## HOW TO COMPLETE THIS TASK
The data below must be repeated exactly. Leave nothing out.

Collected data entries
+===+

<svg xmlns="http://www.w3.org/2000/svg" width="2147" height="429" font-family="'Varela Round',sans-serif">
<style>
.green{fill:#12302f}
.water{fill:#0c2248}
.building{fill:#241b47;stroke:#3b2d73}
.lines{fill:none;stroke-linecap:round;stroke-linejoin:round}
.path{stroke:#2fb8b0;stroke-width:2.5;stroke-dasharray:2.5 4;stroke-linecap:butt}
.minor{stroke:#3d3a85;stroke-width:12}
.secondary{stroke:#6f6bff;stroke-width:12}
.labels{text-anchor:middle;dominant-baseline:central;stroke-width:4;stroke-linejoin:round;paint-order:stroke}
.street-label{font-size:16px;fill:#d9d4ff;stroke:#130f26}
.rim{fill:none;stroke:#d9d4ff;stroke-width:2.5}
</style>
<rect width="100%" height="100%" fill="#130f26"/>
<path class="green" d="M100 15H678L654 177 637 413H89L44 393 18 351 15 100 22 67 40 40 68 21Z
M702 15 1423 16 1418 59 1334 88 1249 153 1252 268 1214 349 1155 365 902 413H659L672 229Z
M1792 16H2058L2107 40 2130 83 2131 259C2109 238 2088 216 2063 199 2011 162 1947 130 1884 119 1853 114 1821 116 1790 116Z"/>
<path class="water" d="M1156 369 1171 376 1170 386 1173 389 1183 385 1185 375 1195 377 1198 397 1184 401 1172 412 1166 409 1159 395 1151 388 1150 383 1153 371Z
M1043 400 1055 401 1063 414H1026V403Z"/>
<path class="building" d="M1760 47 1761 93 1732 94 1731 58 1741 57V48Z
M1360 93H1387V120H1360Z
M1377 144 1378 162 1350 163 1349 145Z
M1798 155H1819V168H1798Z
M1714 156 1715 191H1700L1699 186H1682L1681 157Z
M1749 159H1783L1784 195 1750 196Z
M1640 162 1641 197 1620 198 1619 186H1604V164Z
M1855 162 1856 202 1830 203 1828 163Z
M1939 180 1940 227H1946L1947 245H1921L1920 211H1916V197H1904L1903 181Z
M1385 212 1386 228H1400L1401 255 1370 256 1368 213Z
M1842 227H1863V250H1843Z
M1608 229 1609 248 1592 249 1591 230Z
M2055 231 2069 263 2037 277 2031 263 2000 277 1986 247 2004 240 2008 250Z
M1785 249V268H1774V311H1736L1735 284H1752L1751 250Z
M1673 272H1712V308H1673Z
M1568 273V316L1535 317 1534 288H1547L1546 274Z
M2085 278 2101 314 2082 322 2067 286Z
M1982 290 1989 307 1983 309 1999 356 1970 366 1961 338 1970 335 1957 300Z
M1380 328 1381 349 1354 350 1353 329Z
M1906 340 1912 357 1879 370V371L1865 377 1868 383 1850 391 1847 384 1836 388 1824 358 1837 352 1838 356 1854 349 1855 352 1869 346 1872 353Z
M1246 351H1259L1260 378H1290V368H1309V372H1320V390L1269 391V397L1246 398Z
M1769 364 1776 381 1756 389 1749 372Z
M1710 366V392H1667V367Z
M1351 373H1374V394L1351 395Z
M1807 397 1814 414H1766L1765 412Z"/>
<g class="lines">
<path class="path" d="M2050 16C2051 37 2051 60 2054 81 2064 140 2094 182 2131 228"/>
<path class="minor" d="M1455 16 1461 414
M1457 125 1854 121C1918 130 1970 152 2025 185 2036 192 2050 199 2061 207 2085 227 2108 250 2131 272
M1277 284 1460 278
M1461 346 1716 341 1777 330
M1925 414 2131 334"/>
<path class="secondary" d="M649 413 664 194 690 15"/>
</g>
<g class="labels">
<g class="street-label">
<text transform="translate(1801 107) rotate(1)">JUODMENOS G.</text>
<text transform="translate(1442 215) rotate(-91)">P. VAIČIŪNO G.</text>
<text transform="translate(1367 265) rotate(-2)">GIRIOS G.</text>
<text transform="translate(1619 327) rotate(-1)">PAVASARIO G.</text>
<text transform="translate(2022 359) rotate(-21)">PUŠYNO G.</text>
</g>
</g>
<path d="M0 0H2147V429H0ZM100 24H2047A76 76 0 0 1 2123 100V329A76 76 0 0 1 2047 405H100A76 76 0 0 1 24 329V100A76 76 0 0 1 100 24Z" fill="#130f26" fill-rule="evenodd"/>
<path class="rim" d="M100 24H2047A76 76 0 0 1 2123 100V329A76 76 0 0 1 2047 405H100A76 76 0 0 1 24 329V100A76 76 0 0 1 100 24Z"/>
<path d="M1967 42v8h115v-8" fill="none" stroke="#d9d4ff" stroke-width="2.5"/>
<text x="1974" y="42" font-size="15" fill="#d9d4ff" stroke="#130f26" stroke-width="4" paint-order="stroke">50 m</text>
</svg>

+===+

## SOLVED EXERCISE
<svg xmlns="http://www.w3.org/2000/svg" width="2147" height="429" font-family="'Varela Round',sans-serif">
<style>
.green{fill:#12302f}
.water{fill:#0c2248}
.building{fill:#241b47;stroke:#3b2d73}
.lines{fill:none;stroke-linecap:round;stroke-linejoin:round}
.path{stroke:#2fb8b0;stroke-width:2.5;stroke-dasharray:2.5 4;stroke-linecap:butt}
.minor{stroke:#3d3a85;stroke-width:12}
.secondary{stroke:#6f6bff;stroke-width:12}
.labels{text-anchor:middle;dominant-baseline:central;stroke-width:4;stroke-linejoin:round;paint-order:stroke}
.street-label{font-size:16px;fill:#d9d4ff;stroke:#130f26}
.rim{fill:none;stroke:#d9d4ff;stroke-width:2.5}
</style>
<rect width="100%" height="100%" fill="#130f26"/>
<path class="green" d="M100 15H678L654 177 637 413H89L44 393 18 351 15 100 22 67 40 40 68 21Z
M702 15 1423 16 1418 59 1334 88 1249 153 1252 268 1214 349 1155 365 902 413H659L672 229Z
M1792 16H2058L2107 40 2130 83 2131 259C2109 238 2088 216 2063 199 2011 162 1947 130 1884 119 1853 114 1821 116 1790 116Z"/>
<path class="water" d="M1156 369 1171 376 1170 386 1173 389 1183 385 1185 375 1195 377 1198 397 1184 401 1172 412 1166 409 1159 395 1151 388 1150 383 1153 371Z
M1043 400 1055 401 1063 414H1026V403Z"/>
<path class="building" d="M1760 47 1761 93 1732 94 1731 58 1741 57V48Z
M1360 93H1387V120H1360Z
M1377 144 1378 162 1350 163 1349 145Z
M1798 155H1819V168H1798Z
M1714 156 1715 191H1700L1699 186H1682L1681 157Z
M1749 159H1783L1784 195 1750 196Z
M1640 162 1641 197 1620 198 1619 186H1604V164Z
M1855 162 1856 202 1830 203 1828 163Z
M1939 180 1940 227H1946L1947 245H1921L1920 211H1916V197H1904L1903 181Z
M1385 212 1386 228H1400L1401 255 1370 256 1368 213Z
M1842 227H1863V250H1843Z
M1608 229 1609 248 1592 249 1591 230Z
M2055 231 2069 263 2037 277 2031 263 2000 277 1986 247 2004 240 2008 250Z
M1785 249V268H1774V311H1736L1735 284H1752L1751 250Z
M1673 272H1712V308H1673Z
M1568 273V316L1535 317 1534 288H1547L1546 274Z
M2085 278 2101 314 2082 322 2067 286Z
M1982 290 1989 307 1983 309 1999 356 1970 366 1961 338 1970 335 1957 300Z
M1380 328 1381 349 1354 350 1353 329Z
M1906 340 1912 357 1879 370V371L1865 377 1868 383 1850 391 1847 384 1836 388 1824 358 1837 352 1838 356 1854 349 1855 352 1869 346 1872 353Z
M1246 351H1259L1260 378H1290V368H1309V372H1320V390L1269 391V397L1246 398Z
M1769 364 1776 381 1756 389 1749 372Z
M1710 366V392H1667V367Z
M1351 373H1374V394L1351 395Z
M1807 397 1814 414H1766L1765 412Z"/>
<g class="lines">
<path class="path" d="M2050 16C2051 37 2051 60 2054 81 2064 140 2094 182 2131 228"/>
<path class="minor" d="M1455 16 1461 414
M1457 125 1854 121C1918 130 1970 152 2025 185 2036 192 2050 199 2061 207 2085 227 2108 250 2131 272
M1277 284 1460 278
M1461 346 1716 341 1777 330
M1925 414 2131 334"/>
<path class="secondary" d="M649 413 664 194 690 15"/>
</g>
<g class="labels">
<g class="street-label">
<text transform="translate(1801 107) rotate(1)">JUODMENOS G.</text>
<text transform="translate(1442 215) rotate(-91)">P. VAIČIŪNO G.</text>
<text transform="translate(1367 265) rotate(-2)">GIRIOS G.</text>
<text transform="translate(1619 327) rotate(-1)">PAVASARIO G.</text>
<text transform="translate(2022 359) rotate(-21)">PUŠYNO G.</text>
</g>
</g>
<path d="M0 0H2147V429H0ZM100 24H2047A76 76 0 0 1 2123 100V329A76 76 0 0 1 2047 405H100A76 76 0 0 1 24 329V100A76 76 0 0 1 100 24Z" fill="#130f26" fill-rule="evenodd"/>
<path class="rim" d="M100 24H2047A76 76 0 0 1 2123 100V329A76 76 0 0 1 2047 405H100A76 76 0 0 1 24 329V100A76 76 0 0 1 100 24Z"/>
<path d="M1967 42v8h115v-8" fill="none" stroke="#d9d4ff" stroke-width="2.5"/>
<text x="1974" y="42" font-size="15" fill="#d9d4ff" stroke="#130f26" stroke-width="4" paint-order="stroke">50 m</text>
</svg>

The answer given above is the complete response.